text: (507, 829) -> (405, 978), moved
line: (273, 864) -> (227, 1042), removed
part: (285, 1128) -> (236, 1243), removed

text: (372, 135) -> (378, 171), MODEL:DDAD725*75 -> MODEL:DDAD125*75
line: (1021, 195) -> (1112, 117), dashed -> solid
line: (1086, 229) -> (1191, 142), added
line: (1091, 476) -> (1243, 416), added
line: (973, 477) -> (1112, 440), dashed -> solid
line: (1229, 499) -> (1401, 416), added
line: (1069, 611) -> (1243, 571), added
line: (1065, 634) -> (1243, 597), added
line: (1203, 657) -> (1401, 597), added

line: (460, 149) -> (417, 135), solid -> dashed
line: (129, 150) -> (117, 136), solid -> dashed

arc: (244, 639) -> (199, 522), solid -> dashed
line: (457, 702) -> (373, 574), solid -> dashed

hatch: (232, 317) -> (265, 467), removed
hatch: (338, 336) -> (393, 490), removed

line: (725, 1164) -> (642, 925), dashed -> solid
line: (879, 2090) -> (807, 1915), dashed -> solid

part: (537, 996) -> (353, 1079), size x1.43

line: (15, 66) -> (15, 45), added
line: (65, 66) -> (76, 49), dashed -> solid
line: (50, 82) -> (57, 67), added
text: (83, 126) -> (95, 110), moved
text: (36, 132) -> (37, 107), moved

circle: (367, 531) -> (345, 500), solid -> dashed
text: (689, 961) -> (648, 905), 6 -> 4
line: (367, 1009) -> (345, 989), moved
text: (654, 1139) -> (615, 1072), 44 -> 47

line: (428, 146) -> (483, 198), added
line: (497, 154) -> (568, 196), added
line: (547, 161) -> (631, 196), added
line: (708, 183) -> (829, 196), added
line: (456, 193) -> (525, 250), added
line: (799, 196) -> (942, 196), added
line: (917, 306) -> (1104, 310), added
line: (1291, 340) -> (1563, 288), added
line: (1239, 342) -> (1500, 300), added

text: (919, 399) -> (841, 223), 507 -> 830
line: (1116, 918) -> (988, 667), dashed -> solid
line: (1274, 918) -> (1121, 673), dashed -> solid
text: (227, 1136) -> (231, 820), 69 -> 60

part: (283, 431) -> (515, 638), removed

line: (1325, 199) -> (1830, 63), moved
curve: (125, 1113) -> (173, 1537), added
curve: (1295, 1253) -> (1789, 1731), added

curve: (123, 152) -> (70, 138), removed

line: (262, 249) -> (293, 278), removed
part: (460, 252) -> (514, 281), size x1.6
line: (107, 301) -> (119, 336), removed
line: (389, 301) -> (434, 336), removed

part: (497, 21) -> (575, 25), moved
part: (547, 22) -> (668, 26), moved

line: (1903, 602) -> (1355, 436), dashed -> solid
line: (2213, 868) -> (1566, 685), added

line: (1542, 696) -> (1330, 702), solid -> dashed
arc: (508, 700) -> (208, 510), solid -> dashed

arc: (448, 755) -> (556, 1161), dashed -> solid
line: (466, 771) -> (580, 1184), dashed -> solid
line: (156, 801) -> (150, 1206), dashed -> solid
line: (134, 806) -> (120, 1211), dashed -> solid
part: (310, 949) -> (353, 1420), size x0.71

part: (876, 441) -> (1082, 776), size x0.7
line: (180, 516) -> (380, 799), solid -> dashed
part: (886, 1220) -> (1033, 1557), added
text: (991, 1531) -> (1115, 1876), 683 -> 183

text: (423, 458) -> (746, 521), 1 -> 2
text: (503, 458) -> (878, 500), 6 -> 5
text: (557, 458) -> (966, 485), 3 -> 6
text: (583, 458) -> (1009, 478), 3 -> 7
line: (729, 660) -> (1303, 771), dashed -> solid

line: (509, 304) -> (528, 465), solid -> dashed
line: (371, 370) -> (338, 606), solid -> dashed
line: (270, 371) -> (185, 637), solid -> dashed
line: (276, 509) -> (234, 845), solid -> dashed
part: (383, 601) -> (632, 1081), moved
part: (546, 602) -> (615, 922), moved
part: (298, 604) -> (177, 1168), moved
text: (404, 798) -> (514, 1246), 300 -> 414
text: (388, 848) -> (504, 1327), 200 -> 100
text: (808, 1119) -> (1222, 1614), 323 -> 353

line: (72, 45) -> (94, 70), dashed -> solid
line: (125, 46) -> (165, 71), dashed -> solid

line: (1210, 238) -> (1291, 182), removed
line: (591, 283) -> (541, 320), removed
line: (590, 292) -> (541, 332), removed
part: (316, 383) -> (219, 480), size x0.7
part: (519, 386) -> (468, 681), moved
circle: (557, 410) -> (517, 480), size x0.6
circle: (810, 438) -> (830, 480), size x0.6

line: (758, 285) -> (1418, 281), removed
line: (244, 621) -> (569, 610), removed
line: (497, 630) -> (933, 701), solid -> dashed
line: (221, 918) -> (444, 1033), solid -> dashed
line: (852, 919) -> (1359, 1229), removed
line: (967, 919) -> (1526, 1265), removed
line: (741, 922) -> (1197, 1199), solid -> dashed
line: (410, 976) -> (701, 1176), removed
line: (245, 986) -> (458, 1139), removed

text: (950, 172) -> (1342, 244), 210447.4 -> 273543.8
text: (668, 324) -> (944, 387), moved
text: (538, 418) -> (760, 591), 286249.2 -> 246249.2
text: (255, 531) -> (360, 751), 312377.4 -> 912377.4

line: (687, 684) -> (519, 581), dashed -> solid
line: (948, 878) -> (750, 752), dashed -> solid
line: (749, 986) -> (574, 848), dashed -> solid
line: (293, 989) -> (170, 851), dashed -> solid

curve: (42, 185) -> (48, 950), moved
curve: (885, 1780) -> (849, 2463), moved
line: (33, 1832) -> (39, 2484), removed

What you should do:
Out of the listing above, reproduce exactly the lines from the one with "part: (316, 383) -> (219, 480), size x0.7" up to and including the one with "line: (967, 919) -> (1526, 1265), removed".

Answer to this exercise:
part: (316, 383) -> (219, 480), size x0.7
part: (519, 386) -> (468, 681), moved
circle: (557, 410) -> (517, 480), size x0.6
circle: (810, 438) -> (830, 480), size x0.6

line: (758, 285) -> (1418, 281), removed
line: (244, 621) -> (569, 610), removed
line: (497, 630) -> (933, 701), solid -> dashed
line: (221, 918) -> (444, 1033), solid -> dashed
line: (852, 919) -> (1359, 1229), removed
line: (967, 919) -> (1526, 1265), removed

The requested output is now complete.